- Exercise data:
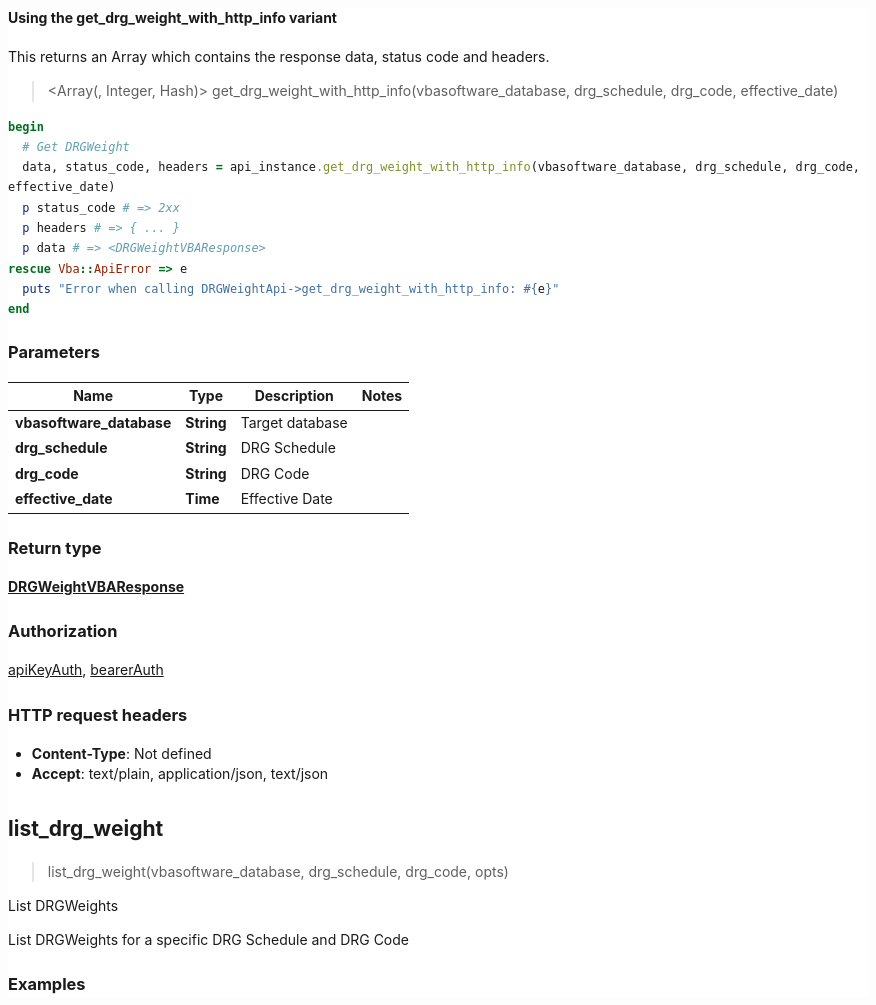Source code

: #### Using the get_drg_weight_with_http_info variant

This returns an Array which contains the response data, status code and headers.

> <Array(<DRGWeightVBAResponse>, Integer, Hash)> get_drg_weight_with_http_info(vbasoftware_database, drg_schedule, drg_code, effective_date)

```ruby
begin
  # Get DRGWeight
  data, status_code, headers = api_instance.get_drg_weight_with_http_info(vbasoftware_database, drg_schedule, drg_code, effective_date)
  p status_code # => 2xx
  p headers # => { ... }
  p data # => <DRGWeightVBAResponse>
rescue Vba::ApiError => e
  puts "Error when calling DRGWeightApi->get_drg_weight_with_http_info: #{e}"
end
```

### Parameters

| Name | Type | Description | Notes |
| ---- | ---- | ----------- | ----- |
| **vbasoftware_database** | **String** | Target database |  |
| **drg_schedule** | **String** | DRG Schedule |  |
| **drg_code** | **String** | DRG Code |  |
| **effective_date** | **Time** | Effective Date |  |

### Return type

[**DRGWeightVBAResponse**](DRGWeightVBAResponse.md)

### Authorization

[apiKeyAuth](../README.md#apiKeyAuth), [bearerAuth](../README.md#bearerAuth)

### HTTP request headers

- **Content-Type**: Not defined
- **Accept**: text/plain, application/json, text/json


## list_drg_weight

> <DRGWeightListVBAResponse> list_drg_weight(vbasoftware_database, drg_schedule, drg_code, opts)

List DRGWeights

List DRGWeights for a specific DRG Schedule and DRG Code

### Examples
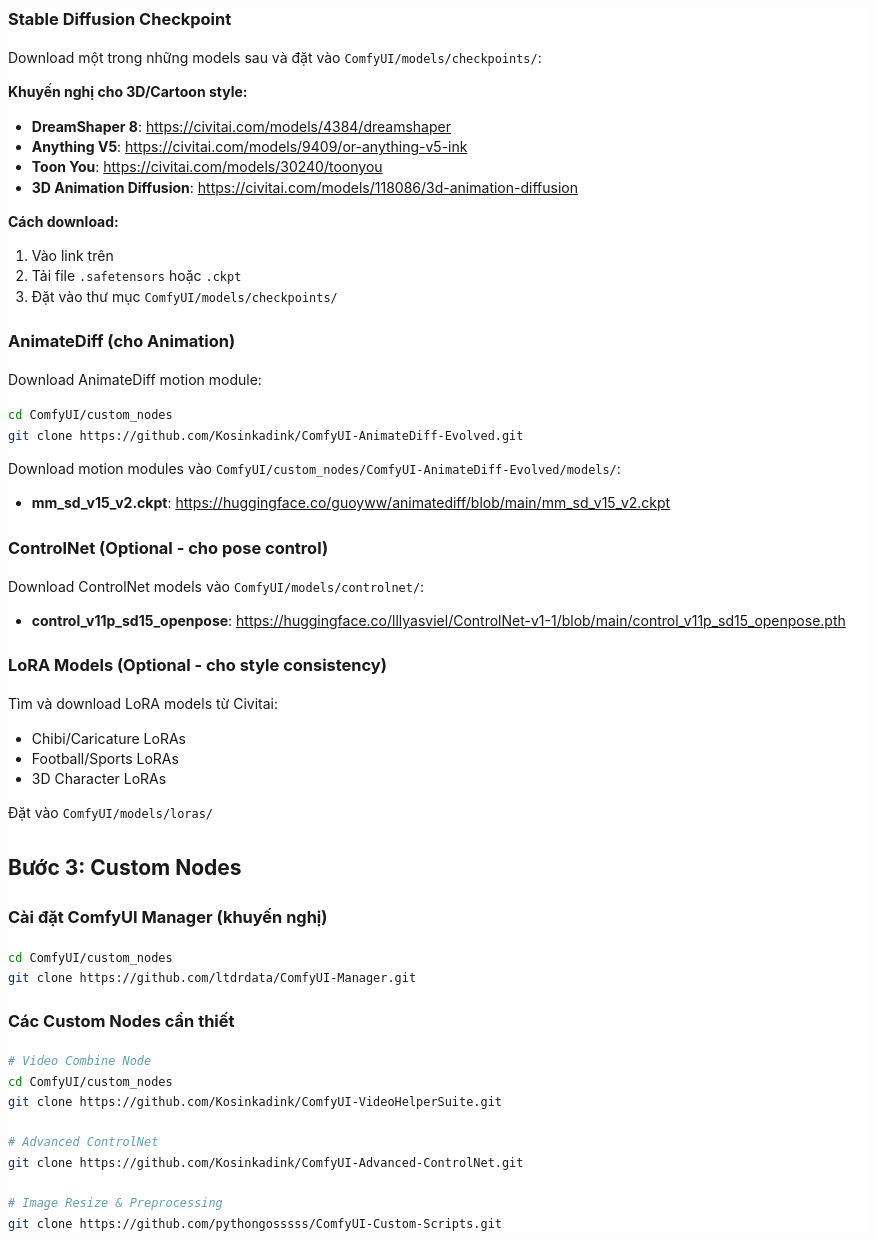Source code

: ### Stable Diffusion Checkpoint
Download một trong những models sau và đặt vào `ComfyUI/models/checkpoints/`:

**Khuyến nghị cho 3D/Cartoon style:**
- **DreamShaper 8**: https://civitai.com/models/4384/dreamshaper
- **Anything V5**: https://civitai.com/models/9409/or-anything-v5-ink
- **Toon You**: https://civitai.com/models/30240/toonyou
- **3D Animation Diffusion**: https://civitai.com/models/118086/3d-animation-diffusion

**Cách download:**
1. Vào link trên
2. Tải file `.safetensors` hoặc `.ckpt`
3. Đặt vào thư mục `ComfyUI/models/checkpoints/`

### AnimateDiff (cho Animation)
Download AnimateDiff motion module:

```bash
cd ComfyUI/custom_nodes
git clone https://github.com/Kosinkadink/ComfyUI-AnimateDiff-Evolved.git
```

Download motion modules vào `ComfyUI/custom_nodes/ComfyUI-AnimateDiff-Evolved/models/`:
- **mm_sd_v15_v2.ckpt**: https://huggingface.co/guoyww/animatediff/blob/main/mm_sd_v15_v2.ckpt

### ControlNet (Optional - cho pose control)
Download ControlNet models vào `ComfyUI/models/controlnet/`:
- **control_v11p_sd15_openpose**: https://huggingface.co/lllyasviel/ControlNet-v1-1/blob/main/control_v11p_sd15_openpose.pth

### LoRA Models (Optional - cho style consistency)
Tìm và download LoRA models từ Civitai:
- Chibi/Caricature LoRAs
- Football/Sports LoRAs
- 3D Character LoRAs

Đặt vào `ComfyUI/models/loras/`

## Bước 3: Custom Nodes

### Cài đặt ComfyUI Manager (khuyến nghị)
```bash
cd ComfyUI/custom_nodes
git clone https://github.com/ltdrdata/ComfyUI-Manager.git
```

### Các Custom Nodes cần thiết
```bash
# Video Combine Node
cd ComfyUI/custom_nodes
git clone https://github.com/Kosinkadink/ComfyUI-VideoHelperSuite.git

# Advanced ControlNet
git clone https://github.com/Kosinkadink/ComfyUI-Advanced-ControlNet.git

# Image Resize & Preprocessing
git clone https://github.com/pythongosssss/ComfyUI-Custom-Scripts.git
```
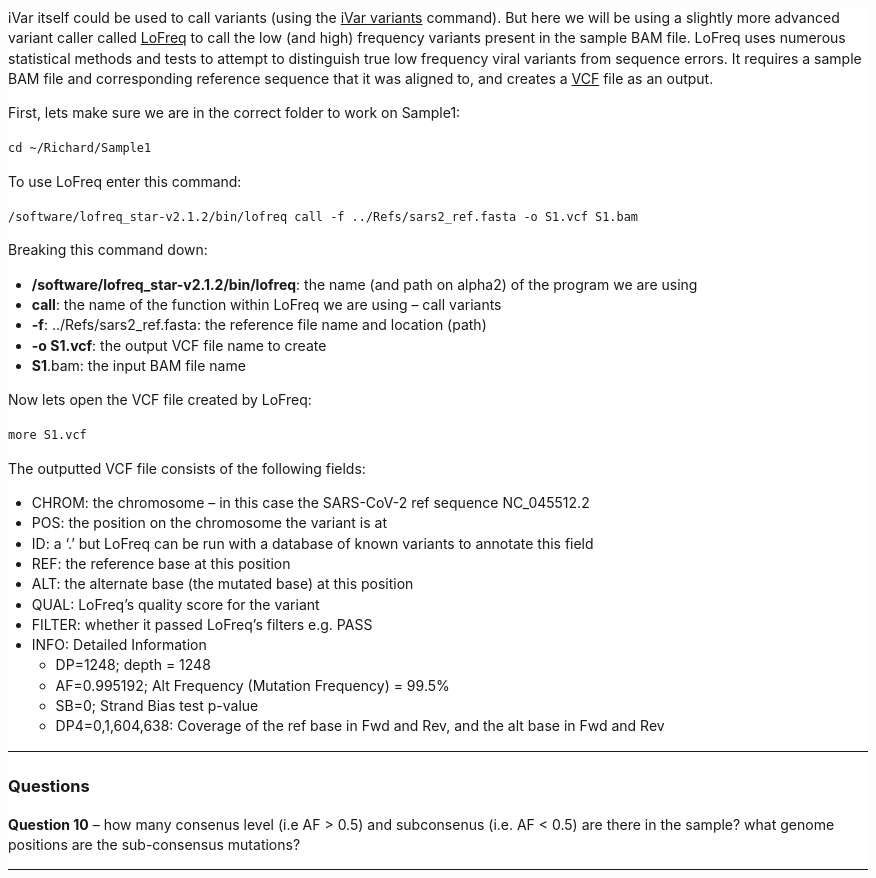 iVar itself could be used to call variants (using the [iVar variants](https://andersen-lab.github.io/ivar/html/manualpage.html) command). But here we will be using a slightly more advanced variant caller called [LoFreq](https://github.com/CSB5/lofreq) to call the low (and high) frequency variants present in the sample BAM file. LoFreq uses numerous statistical methods and tests to attempt to distinguish true low frequency viral variants from sequence errors. It requires a sample BAM file and corresponding reference sequence that it was aligned to, and creates a [VCF](https://samtools.github.io/hts-specs/VCFv4.2.pdf) file as an output.

First, lets make sure we are in the correct folder to work on Sample1:

```
cd ~/Richard/Sample1
```

To use LoFreq enter this command:

```
/software/lofreq_star-v2.1.2/bin/lofreq call -f ../Refs/sars2_ref.fasta -o S1.vcf S1.bam
```

Breaking this command down:

* **/software/lofreq_star-v2.1.2/bin/lofreq**: the name (and path on alpha2) of the program we are using
* **call**: the name of the function within LoFreq we are using – call variants
* **-f**: ../Refs/sars2_ref.fasta: the reference file name and location (path)
* **-o S1.vcf**: the output VCF file name to create
* **S1**.bam: the input BAM file name

Now lets open the VCF file created by LoFreq:

```
more S1.vcf
```

The outputted VCF file consists of the following fields:

* CHROM: the chromosome – in this case the SARS-CoV-2 ref sequence NC_045512.2
* POS: the position on the chromosome the variant is at
* ID: a ‘.’ but LoFreq can be run with a database of known variants to annotate this field
* REF: the reference base at this position
* ALT: the alternate base (the mutated base) at this position
* QUAL: LoFreq’s quality score for the variant
* FILTER: whether it passed LoFreq’s filters e.g. PASS
* INFO: Detailed Information
	* DP=1248; depth = 1248
	* AF=0.995192; Alt Frequency (Mutation Frequency) = 99.5%
	* SB=0; Strand Bias test p-value
	* DP4=0,1,604,638: Coverage of the ref base in Fwd and Rev, and the alt base in Fwd and Rev

***
### Questions

**Question 10** – how many consenus level (i.e AF > 0.5) and subconsenus (i.e. AF < 0.5) are there in the sample? what genome positions are the sub-consensus mutations?
***
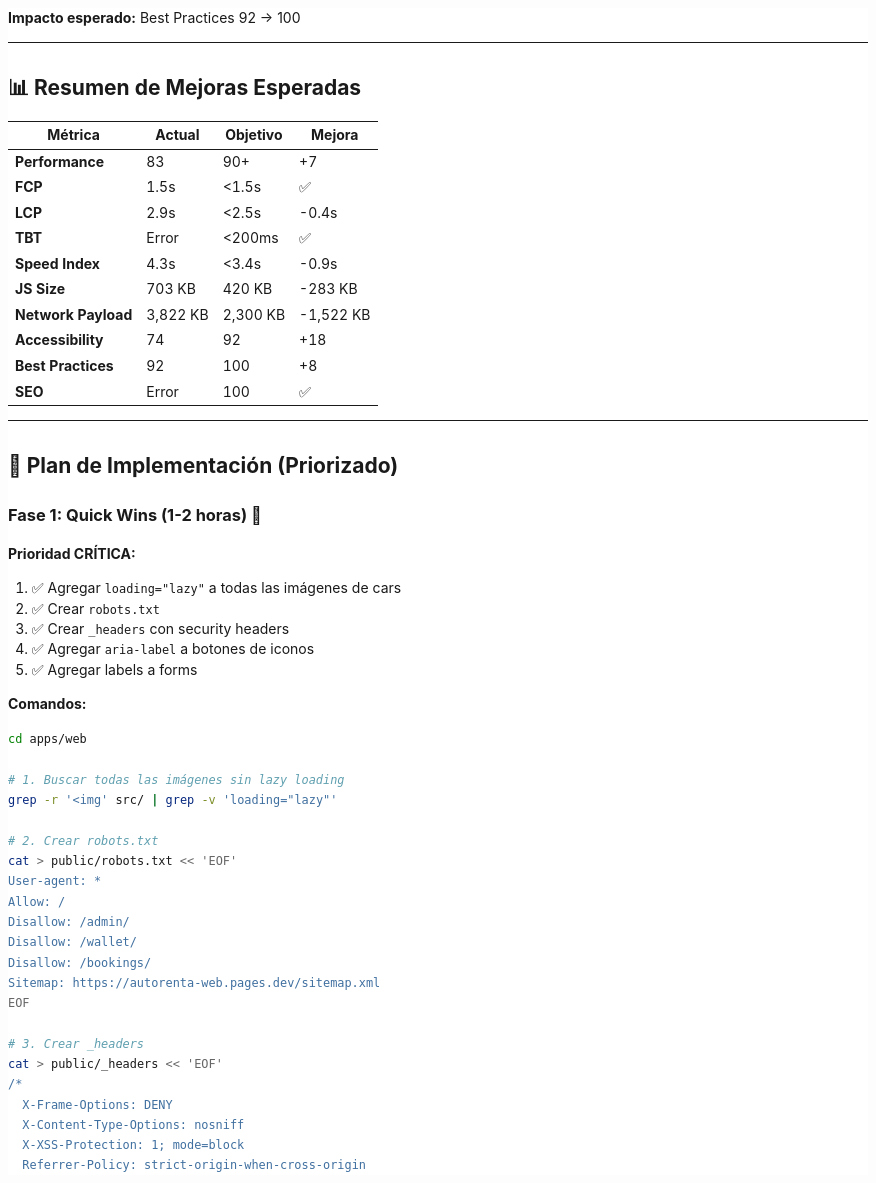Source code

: **Impacto esperado:** Best Practices 92 → 100

---

## 📊 Resumen de Mejoras Esperadas

| Métrica | Actual | Objetivo | Mejora |
|---------|--------|----------|--------|
| **Performance** | 83 | 90+ | +7 |
| **FCP** | 1.5s | <1.5s | ✅ |
| **LCP** | 2.9s | <2.5s | -0.4s |
| **TBT** | Error | <200ms | ✅ |
| **Speed Index** | 4.3s | <3.4s | -0.9s |
| **JS Size** | 703 KB | 420 KB | -283 KB |
| **Network Payload** | 3,822 KB | 2,300 KB | -1,522 KB |
| **Accessibility** | 74 | 92 | +18 |
| **Best Practices** | 92 | 100 | +8 |
| **SEO** | Error | 100 | ✅ |

---

## 🎯 Plan de Implementación (Priorizado)

### Fase 1: Quick Wins (1-2 horas) 🚀

**Prioridad CRÍTICA:**

1. ✅ Agregar `loading="lazy"` a todas las imágenes de cars
2. ✅ Crear `robots.txt`
3. ✅ Crear `_headers` con security headers
4. ✅ Agregar `aria-label` a botones de iconos
5. ✅ Agregar labels a forms

**Comandos:**

```bash
cd apps/web

# 1. Buscar todas las imágenes sin lazy loading
grep -r '<img' src/ | grep -v 'loading="lazy"'

# 2. Crear robots.txt
cat > public/robots.txt << 'EOF'
User-agent: *
Allow: /
Disallow: /admin/
Disallow: /wallet/
Disallow: /bookings/
Sitemap: https://autorenta-web.pages.dev/sitemap.xml
EOF

# 3. Crear _headers
cat > public/_headers << 'EOF'
/*
  X-Frame-Options: DENY
  X-Content-Type-Options: nosniff
  X-XSS-Protection: 1; mode=block
  Referrer-Policy: strict-origin-when-cross-origin
```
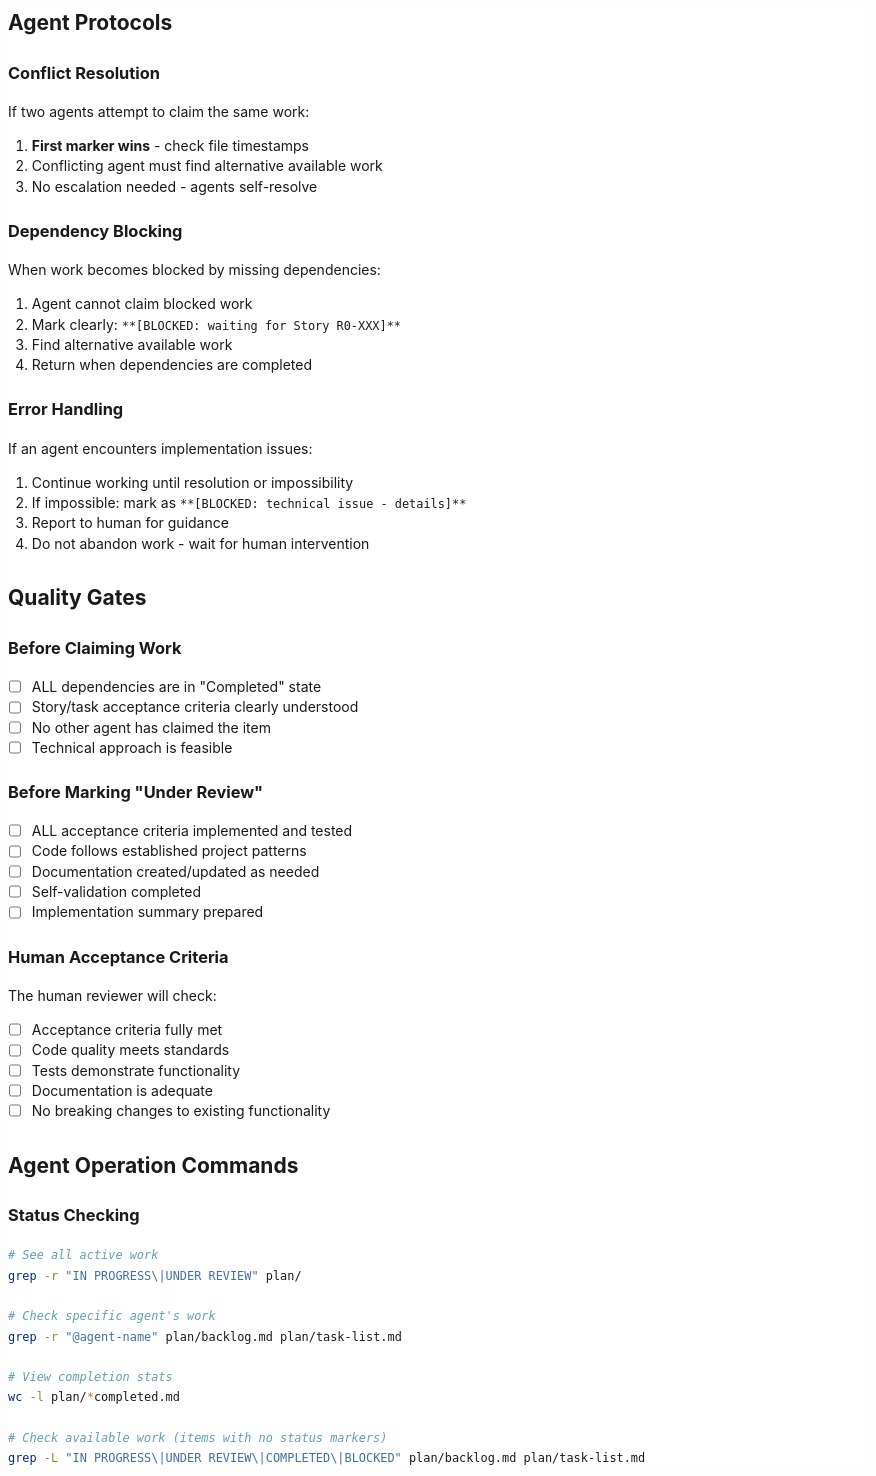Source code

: ## Agent Protocols

### Conflict Resolution
If two agents attempt to claim the same work:
1. **First marker wins** - check file timestamps
2. Conflicting agent must find alternative available work
3. No escalation needed - agents self-resolve

### Dependency Blocking
When work becomes blocked by missing dependencies:
1. Agent cannot claim blocked work
2. Mark clearly: `**[BLOCKED: waiting for Story R0-XXX]**`
3. Find alternative available work
4. Return when dependencies are completed

### Error Handling
If an agent encounters implementation issues:
1. Continue working until resolution or impossibility
2. If impossible: mark as `**[BLOCKED: technical issue - details]**`
3. Report to human for guidance
4. Do not abandon work - wait for human intervention

## Quality Gates

### Before Claiming Work
- [ ] ALL dependencies are in "Completed" state
- [ ] Story/task acceptance criteria clearly understood
- [ ] No other agent has claimed the item
- [ ] Technical approach is feasible

### Before Marking "Under Review"
- [ ] ALL acceptance criteria implemented and tested
- [ ] Code follows established project patterns
- [ ] Documentation created/updated as needed
- [ ] Self-validation completed
- [ ] Implementation summary prepared

### Human Acceptance Criteria
The human reviewer will check:
- [ ] Acceptance criteria fully met
- [ ] Code quality meets standards
- [ ] Tests demonstrate functionality
- [ ] Documentation is adequate
- [ ] No breaking changes to existing functionality

## Agent Operation Commands

### Status Checking
```bash
# See all active work
grep -r "IN PROGRESS\|UNDER REVIEW" plan/

# Check specific agent's work
grep -r "@agent-name" plan/backlog.md plan/task-list.md

# View completion stats
wc -l plan/*completed.md

# Check available work (items with no status markers)
grep -L "IN PROGRESS\|UNDER REVIEW\|COMPLETED\|BLOCKED" plan/backlog.md plan/task-list.md
```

- Exercise instructions: Each line of the data that includes "robots" counts once; say how many there are, giving nothing but the number.

- Task output: 3